This is where comparisons with ISIS's attempts to build a proto-state come in. In one regard, though, they are overblown. Hayat Tahrir Al Sham is surrounded on all sides; its ability to expand territorially or gain more recruits is severely limited. Its power turns almost entirely on its ability to control a population and on external powers fearing the humanitarian cost of unseating it.
It is against this background that the Astana conference is being held.
There is still a chance that Russia or Turkey will launch an all-out assault to retake the province. But, given the enormous humanitarian consequences, that is unlikely for the moment. Hayat Tahrir Al Sham’s gamble in September appears to have paid off, as some of its rivals gave up their heavy weapons and the group was then given time to attack them.
Instead, the Astana talks will likely take a lower-profile approach, continuing the joint Russian and Turkish patrols that were started earlier this month.
The reason for that is political. There are two major issues rumbling in the region: the Turkish purchase of Russia's S-400 defence system, and the US withdrawal from northern Syria and the attendant fate of Syrian Kurds. Russia, in particular, does not want anything to jeopardise the former, and Turkey does not want anything that might push a mercurial US administration to reverse its decision to leave. That Hayat Tahrir Al Sham is bedding down inside the province is secondary, for now.

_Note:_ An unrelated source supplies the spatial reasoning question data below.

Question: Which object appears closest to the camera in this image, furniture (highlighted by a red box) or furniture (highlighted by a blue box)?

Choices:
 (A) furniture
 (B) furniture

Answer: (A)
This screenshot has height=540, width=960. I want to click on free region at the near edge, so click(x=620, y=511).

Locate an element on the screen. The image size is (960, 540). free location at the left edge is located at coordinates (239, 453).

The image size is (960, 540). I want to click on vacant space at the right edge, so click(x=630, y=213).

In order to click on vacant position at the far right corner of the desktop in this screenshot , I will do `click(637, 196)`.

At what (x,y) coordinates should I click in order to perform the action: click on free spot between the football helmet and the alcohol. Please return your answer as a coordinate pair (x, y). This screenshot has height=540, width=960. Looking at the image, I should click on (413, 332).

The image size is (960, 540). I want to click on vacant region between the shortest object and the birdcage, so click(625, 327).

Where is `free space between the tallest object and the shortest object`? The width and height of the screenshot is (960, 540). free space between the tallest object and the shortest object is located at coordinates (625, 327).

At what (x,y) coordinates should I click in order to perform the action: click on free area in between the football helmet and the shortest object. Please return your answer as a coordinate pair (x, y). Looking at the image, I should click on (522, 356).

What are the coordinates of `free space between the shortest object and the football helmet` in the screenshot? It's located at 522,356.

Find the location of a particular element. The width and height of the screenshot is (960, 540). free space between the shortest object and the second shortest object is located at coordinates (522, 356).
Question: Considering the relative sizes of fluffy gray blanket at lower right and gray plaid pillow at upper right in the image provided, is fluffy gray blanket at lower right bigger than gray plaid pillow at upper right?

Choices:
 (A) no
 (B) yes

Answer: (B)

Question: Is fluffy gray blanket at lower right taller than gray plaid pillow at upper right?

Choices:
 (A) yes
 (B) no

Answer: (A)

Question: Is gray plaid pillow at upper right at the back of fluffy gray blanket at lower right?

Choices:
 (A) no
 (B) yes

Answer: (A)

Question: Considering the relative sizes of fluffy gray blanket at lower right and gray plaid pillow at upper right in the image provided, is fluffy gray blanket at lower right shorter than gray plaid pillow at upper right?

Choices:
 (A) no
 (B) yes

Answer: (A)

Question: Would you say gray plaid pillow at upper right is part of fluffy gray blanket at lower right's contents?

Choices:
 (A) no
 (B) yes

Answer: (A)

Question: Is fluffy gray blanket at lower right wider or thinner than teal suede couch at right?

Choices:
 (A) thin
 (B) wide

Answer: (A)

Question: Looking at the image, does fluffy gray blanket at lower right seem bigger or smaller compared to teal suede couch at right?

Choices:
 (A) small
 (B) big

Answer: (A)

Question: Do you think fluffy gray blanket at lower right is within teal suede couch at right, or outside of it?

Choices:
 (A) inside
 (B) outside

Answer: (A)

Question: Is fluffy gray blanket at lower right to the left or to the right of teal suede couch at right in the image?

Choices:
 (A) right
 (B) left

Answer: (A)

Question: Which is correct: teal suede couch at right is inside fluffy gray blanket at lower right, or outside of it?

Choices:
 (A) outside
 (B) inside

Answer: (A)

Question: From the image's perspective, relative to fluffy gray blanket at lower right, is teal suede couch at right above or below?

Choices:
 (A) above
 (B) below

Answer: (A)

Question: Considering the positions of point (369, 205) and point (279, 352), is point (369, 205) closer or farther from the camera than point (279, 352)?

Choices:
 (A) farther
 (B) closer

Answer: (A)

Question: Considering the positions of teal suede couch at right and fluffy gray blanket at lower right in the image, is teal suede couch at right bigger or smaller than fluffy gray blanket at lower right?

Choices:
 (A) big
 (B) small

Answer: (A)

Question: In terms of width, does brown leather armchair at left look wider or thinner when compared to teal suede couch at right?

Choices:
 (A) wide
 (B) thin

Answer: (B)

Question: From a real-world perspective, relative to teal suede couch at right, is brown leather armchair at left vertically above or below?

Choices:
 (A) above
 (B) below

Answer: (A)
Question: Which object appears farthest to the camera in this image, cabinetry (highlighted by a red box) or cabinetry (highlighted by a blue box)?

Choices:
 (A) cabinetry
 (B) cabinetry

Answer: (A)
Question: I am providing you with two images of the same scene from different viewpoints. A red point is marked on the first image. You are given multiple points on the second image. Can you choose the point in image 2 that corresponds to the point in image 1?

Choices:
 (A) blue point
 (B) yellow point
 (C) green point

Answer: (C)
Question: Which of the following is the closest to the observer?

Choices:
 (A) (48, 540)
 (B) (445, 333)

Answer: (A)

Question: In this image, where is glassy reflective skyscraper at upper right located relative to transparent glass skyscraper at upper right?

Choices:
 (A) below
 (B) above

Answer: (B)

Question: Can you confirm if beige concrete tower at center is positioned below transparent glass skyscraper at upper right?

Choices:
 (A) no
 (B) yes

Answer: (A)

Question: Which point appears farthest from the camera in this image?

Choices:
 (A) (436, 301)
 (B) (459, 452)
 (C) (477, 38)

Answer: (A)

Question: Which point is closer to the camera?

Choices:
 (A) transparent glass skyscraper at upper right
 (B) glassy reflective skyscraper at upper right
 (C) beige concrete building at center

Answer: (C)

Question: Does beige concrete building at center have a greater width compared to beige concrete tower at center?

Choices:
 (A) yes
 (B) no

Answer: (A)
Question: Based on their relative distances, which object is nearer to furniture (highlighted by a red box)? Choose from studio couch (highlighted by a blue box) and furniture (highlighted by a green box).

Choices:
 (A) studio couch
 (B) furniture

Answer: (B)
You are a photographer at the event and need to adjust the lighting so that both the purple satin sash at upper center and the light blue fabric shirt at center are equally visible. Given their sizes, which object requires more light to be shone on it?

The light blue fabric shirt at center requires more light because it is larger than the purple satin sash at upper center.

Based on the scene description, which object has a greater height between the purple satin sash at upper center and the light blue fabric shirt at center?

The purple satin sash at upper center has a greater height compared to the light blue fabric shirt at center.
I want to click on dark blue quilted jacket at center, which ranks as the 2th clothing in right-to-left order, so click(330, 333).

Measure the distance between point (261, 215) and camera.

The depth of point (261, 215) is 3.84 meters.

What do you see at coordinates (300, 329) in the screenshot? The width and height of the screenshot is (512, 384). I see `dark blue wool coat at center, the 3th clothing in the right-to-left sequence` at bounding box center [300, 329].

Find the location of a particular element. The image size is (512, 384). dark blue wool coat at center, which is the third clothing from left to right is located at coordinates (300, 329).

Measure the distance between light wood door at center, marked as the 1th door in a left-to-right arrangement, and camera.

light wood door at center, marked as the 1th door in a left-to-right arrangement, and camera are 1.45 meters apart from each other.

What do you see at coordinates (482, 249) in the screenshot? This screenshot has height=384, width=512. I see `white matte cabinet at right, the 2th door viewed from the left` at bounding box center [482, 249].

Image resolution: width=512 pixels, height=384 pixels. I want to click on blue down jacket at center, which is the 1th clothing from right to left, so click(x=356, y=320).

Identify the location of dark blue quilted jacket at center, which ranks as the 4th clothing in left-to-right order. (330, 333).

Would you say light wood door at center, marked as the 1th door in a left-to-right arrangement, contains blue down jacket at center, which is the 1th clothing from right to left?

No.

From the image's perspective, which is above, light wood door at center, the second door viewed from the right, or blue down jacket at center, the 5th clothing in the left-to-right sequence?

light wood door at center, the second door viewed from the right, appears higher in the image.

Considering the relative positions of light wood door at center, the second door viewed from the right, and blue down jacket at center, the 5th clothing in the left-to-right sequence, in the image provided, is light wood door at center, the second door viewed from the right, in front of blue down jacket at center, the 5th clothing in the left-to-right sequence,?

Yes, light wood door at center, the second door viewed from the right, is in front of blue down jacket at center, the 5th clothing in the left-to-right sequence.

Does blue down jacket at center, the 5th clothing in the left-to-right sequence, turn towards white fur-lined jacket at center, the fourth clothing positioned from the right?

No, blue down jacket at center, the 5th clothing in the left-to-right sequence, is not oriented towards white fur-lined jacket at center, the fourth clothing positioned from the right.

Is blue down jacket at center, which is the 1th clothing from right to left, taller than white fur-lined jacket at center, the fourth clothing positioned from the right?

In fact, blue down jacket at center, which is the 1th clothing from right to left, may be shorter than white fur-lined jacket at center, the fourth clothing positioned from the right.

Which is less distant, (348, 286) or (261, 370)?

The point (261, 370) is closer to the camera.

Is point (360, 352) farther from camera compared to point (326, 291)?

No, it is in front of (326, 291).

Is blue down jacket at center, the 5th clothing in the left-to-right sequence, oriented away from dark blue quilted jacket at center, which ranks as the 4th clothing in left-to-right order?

The wild card in all of this is the Syrian regime. Just last week, Bashar Al Assad expressed frustration that the buffer zone deal wasn't working and days later his forces shelled Idlib province. There is always the chance that the regime may start a conflict with Hayat Tahrir Al Sham to force Russia's hand.
In the eight months since September, the Idlib problem has become harder, not easier. Hayat Tahrir Al Sham now controls aid deliveries to Idlib's population. Already, according to the United Nations, sporadic violence between the regime and Hayat Tahrir Al Sham, and between the organisation and other small militant forces has led to civilian deaths and caused nearly 90,000 people to flee their homes in February and March.
But there are few places to go for Idlib's civilians. An unpopular, illegitimate militant group rules over them through intimidation and violence, while an unpopular regime glowers across the border.